▶ [PROBLEM DESCRIPTION]:
What lines of the material below hold the string "operations"? Copy them out.

▶ [DATA LISTING]:
◇ ◇ ◇
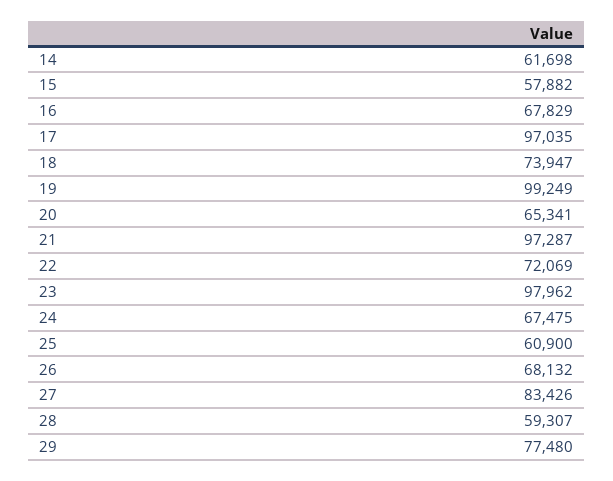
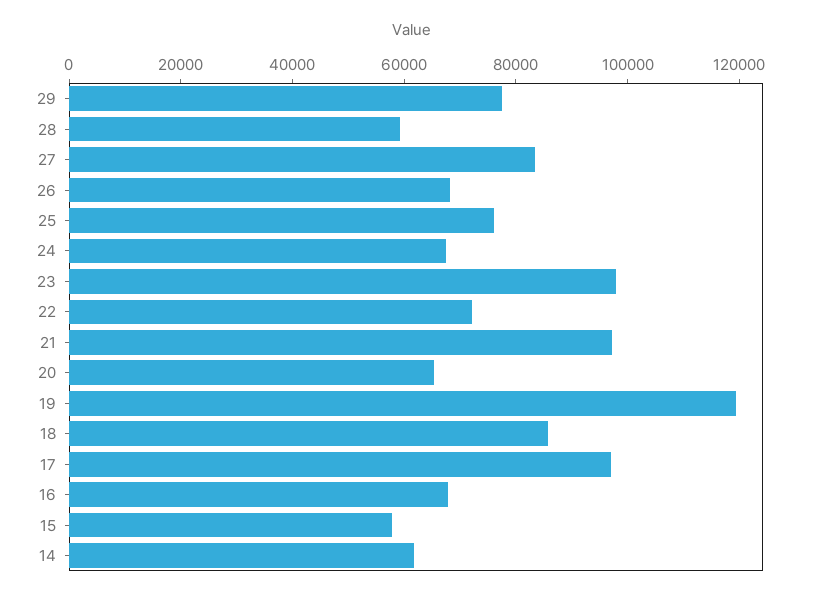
  {
    "14": 61698,
    "15": 57882,
    "16": 67829,
    "17": 97035,
-   "18": 73947,
+   "18": 85000,
-   "19": 99249,
+   "19": 120000,
    "20": 65341,
    "21": 97287,
    "22": 72069,
    "23": 97962,
    "24": 67475,
-   "25": 60900,
+   "25": 75000,
    "26": 68132,
    "27": 83426,
    "28": 59307,
    "29": 77480
  }

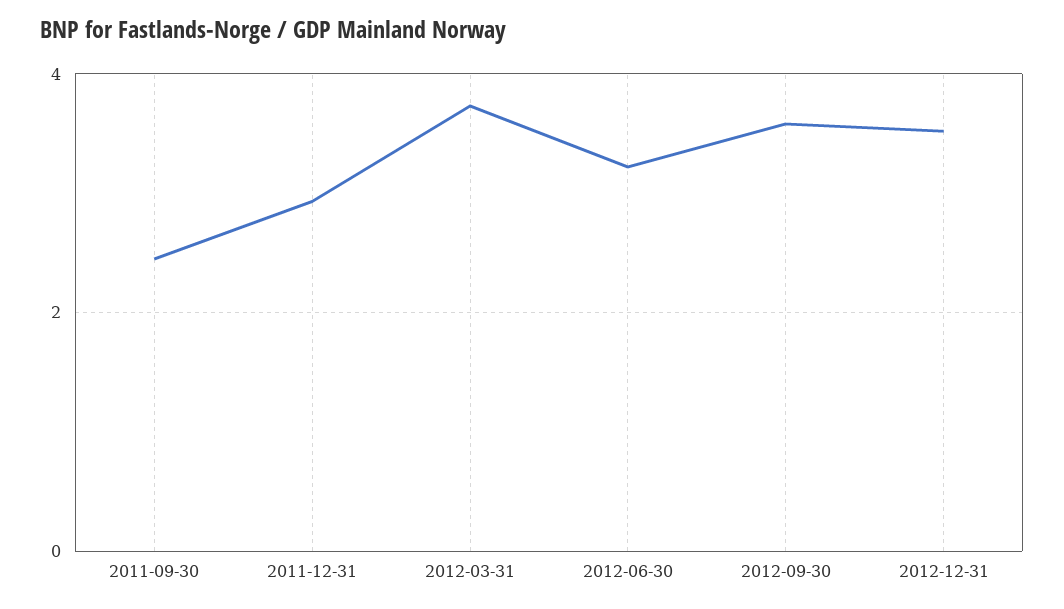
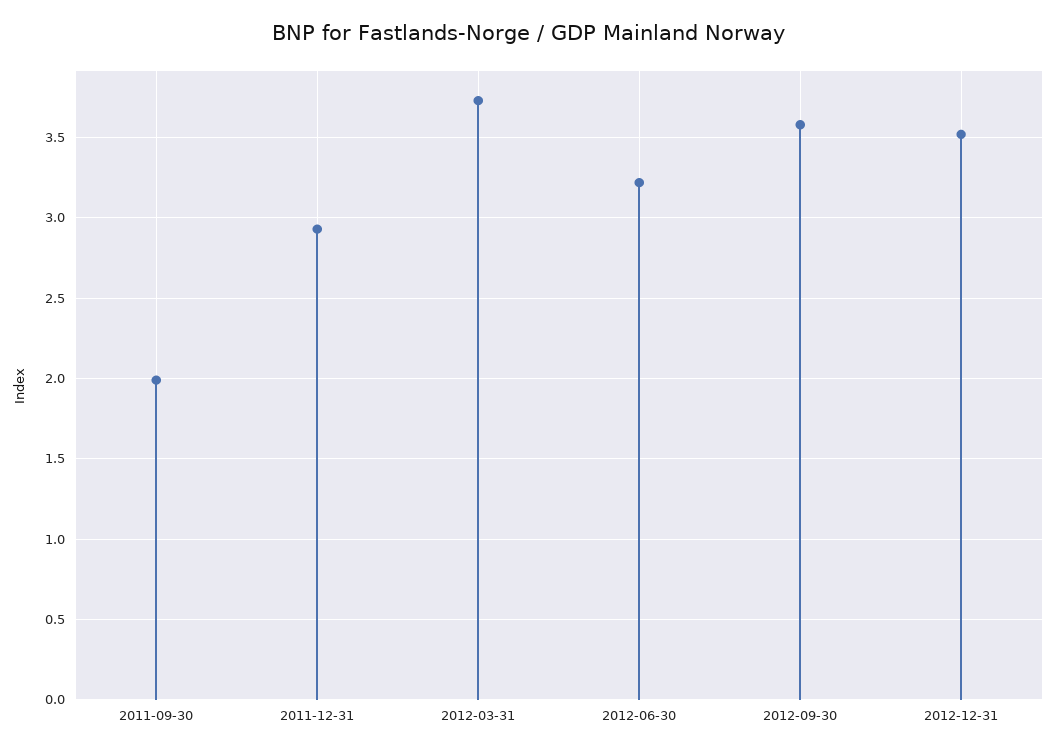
  {
-   "2011-09-30": 2.4,
+   "2011-09-30": 2,
    "2011-12-31": 2.95,
    "2012-03-31": 3.75,
    "2012-06-30": 3.2,
    "2012-09-30": 3.6,
    "2012-12-31": 3.5
  }

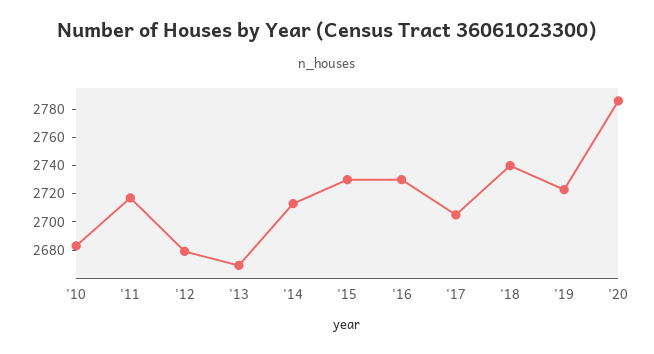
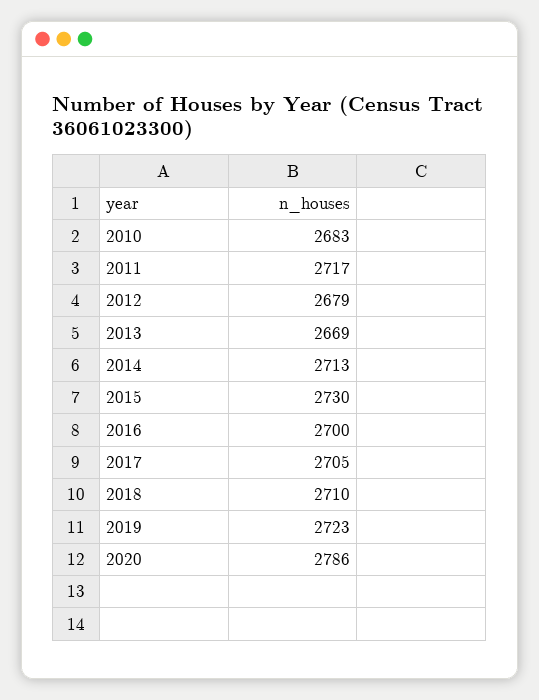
  {
    "'10": 2683,
    "'11": 2717,
    "'12": 2679,
    "'13": 2669,
    "'14": 2713,
    "'15": 2730,
-   "'16": 2730,
+   "'16": 2700,
    "'17": 2705,
-   "'18": 2740,
+   "'18": 2710,
    "'19": 2723,
    "'20": 2786
  }

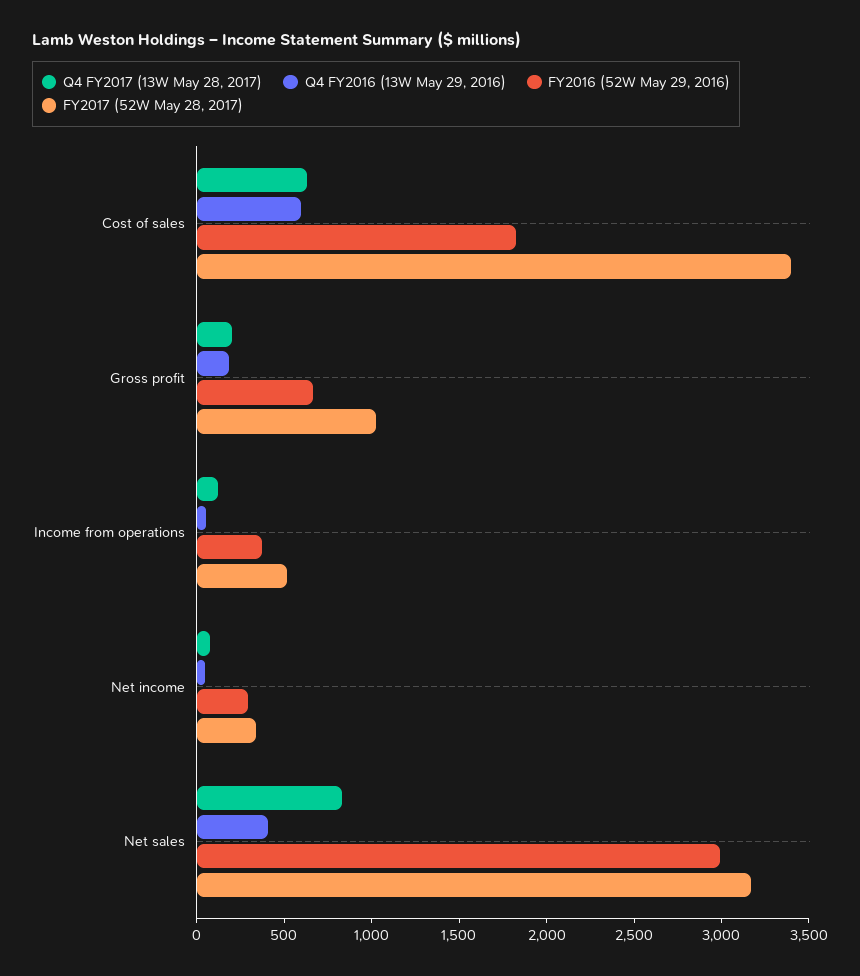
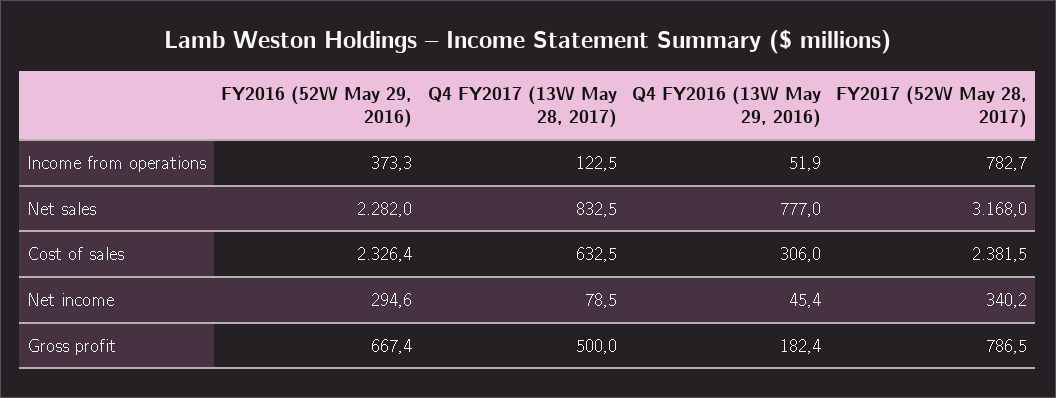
  {
    "Q4 FY2017 (13W May 28, 2017)": {
      "Cost of sales": 632.5,
-     "Gross profit": 200,
+     "Gross profit": 500,
      "Income from operations": 122.5,
      "Net income": 78.5,
      "Net sales": 832.5
    },
    "Q4 FY2016 (13W May 29, 2016)": {
-     "Cost of sales": 600,
+     "Cost of sales": 306,
      "Gross profit": 182.4,
      "Income from operations": 51.9,
      "Net income": 45.4,
-     "Net sales": 400
+     "Net sales": 777
    },
    "FY2016 (52W May 29, 2016)": {
-     "Cost of sales": 1800,
+     "Cost of sales": 2326.4,
      "Gross profit": 667.4,
      "Income from operations": 373.3,
      "Net income": 294.6,
-     "Net sales": 3000
+     "Net sales": 2282
    },
    "FY2017 (52W May 28, 2017)": {
-     "Cost of sales": 3400,
+     "Cost of sales": 2381.5,
-     "Gross profit": 1000,
+     "Gross profit": 786.5,
-     "Income from operations": 500,
+     "Income from operations": 782.7,
      "Net income": 340.2,
      "Net sales": 3168
    }
  }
◇ ◇ ◇
▶ [SOLVED EXERCISE]:
      "Income from operations": 122.5,
      "Income from operations": 51.9,
      "Income from operations": 373.3,
-     "Income from operations": 500,
+     "Income from operations": 782.7,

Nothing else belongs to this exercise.